**RAW DATA:**
____

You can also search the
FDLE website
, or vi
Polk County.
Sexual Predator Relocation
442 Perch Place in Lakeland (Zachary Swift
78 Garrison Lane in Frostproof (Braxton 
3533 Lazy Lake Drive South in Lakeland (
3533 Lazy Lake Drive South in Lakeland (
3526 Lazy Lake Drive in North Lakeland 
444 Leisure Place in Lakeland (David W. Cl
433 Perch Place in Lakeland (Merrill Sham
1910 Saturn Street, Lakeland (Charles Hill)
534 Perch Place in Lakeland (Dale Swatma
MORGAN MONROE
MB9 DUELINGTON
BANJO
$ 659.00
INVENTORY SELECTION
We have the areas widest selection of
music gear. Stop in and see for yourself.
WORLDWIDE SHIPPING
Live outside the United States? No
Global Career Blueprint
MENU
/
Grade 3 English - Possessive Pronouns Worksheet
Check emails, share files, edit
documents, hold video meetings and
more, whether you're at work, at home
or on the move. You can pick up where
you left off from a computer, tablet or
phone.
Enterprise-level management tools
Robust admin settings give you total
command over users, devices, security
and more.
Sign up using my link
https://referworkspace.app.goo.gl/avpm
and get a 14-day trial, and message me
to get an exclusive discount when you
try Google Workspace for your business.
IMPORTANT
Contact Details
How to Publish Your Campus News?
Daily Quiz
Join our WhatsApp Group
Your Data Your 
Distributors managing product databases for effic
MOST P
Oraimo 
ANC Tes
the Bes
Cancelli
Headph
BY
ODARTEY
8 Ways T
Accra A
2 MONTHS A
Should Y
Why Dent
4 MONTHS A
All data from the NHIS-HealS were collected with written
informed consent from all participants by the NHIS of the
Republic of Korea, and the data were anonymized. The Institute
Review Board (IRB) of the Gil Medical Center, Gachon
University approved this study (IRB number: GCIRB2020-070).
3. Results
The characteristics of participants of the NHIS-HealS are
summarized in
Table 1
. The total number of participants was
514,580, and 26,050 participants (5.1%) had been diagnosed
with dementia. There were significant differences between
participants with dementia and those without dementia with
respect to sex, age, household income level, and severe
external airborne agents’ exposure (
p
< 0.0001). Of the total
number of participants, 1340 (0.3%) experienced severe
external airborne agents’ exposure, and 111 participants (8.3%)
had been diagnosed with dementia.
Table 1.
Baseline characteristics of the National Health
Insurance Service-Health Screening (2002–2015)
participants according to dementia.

____

**TO DO:** Lay out the text of all the data above as a JSON list of strings, one string per line, leaving out blank lines.

**ANSWER SPACE:**
[
  "You can also search the",
  "FDLE website",
  ", or vi",
  "Polk County.",
  "Sexual Predator Relocation",
  "442 Perch Place in Lakeland (Zachary Swift",
  "78 Garrison Lane in Frostproof (Braxton ",
  "3533 Lazy Lake Drive South in Lakeland (",
  "3533 Lazy Lake Drive South in Lakeland (",
  "3526 Lazy Lake Drive in North Lakeland ",
  "444 Leisure Place in Lakeland (David W. Cl",
  "433 Perch Place in Lakeland (Merrill Sham",
  "1910 Saturn Street, Lakeland (Charles Hill)",
  "534 Perch Place in Lakeland (Dale Swatma",
  "MORGAN MONROE",
  "MB9 DUELINGTON",
  "BANJO",
  "$ 659.00",
  "INVENTORY SELECTION",
  "We have the areas widest selection of",
  "music gear. Stop in and see for yourself.",
  "WORLDWIDE SHIPPING",
  "Live outside the United States? No",
  "Global Career Blueprint",
  "MENU",
  "/",
  "Grade 3 English - Possessive Pronouns Worksheet",
  "Check emails, share files, edit",
  "documents, hold video meetings and",
  "more, whether you're at work, at home",
  "or on the move. You can pick up where",
  "you left off from a computer, tablet or",
  "phone.",
  "Enterprise-level management tools",
  "Robust admin settings give you total",
  "command over users, devices, security",
  "and more.",
  "Sign up using my link",
  "https://referworkspace.app.goo.gl/avpm",
  "and get a 14-day trial, and message me",
  "to get an exclusive discount when you",
  "try Google Workspace for your business.",
  "IMPORTANT",
  "Contact Details",
  "How to Publish Your Campus News?",
  "Daily Quiz",
  "Join our WhatsApp Group",
  "Your Data Your ",
  "Distributors managing product databases for effic",
  "MOST P",
  "Oraimo ",
  "ANC Tes",
  "the Bes",
  "Cancelli",
  "Headph",
  "BY",
  "ODARTEY",
  "8 Ways T",
  "Accra A",
  "2 MONTHS A",
  "Should Y",
  "Why Dent",
  "4 MONTHS A",
  "All data from the NHIS-HealS were collected with written",
  "informed consent from all participants by the NHIS of the",
  "Republic of Korea, and the data were anonymized. The Institute",
  "Review Board (IRB) of the Gil Medical Center, Gachon",
  "University approved this study (IRB number: GCIRB2020-070).",
  "3. Results",
  "The characteristics of participants of the NHIS-HealS are",
  "summarized in",
  "Table 1",
  ". The total number of participants was",
  "514,580, and 26,050 participants (5.1%) had been diagnosed",
  "with dementia. There were significant differences between",
  "participants with dementia and those without dementia with",
  "respect to sex, age, household income level, and severe",
  "external airborne agents’ exposure (",
  "p",
  "< 0.0001). Of the total",
  "number of participants, 1340 (0.3%) experienced severe",
  "external airborne agents’ exposure, and 111 participants (8.3%)",
  "had been diagnosed with dementia.",
  "Table 1.",
  "Baseline characteristics of the National Health",
  "Insurance Service-Health Screening (2002–2015)",
  "participants according to dementia."
]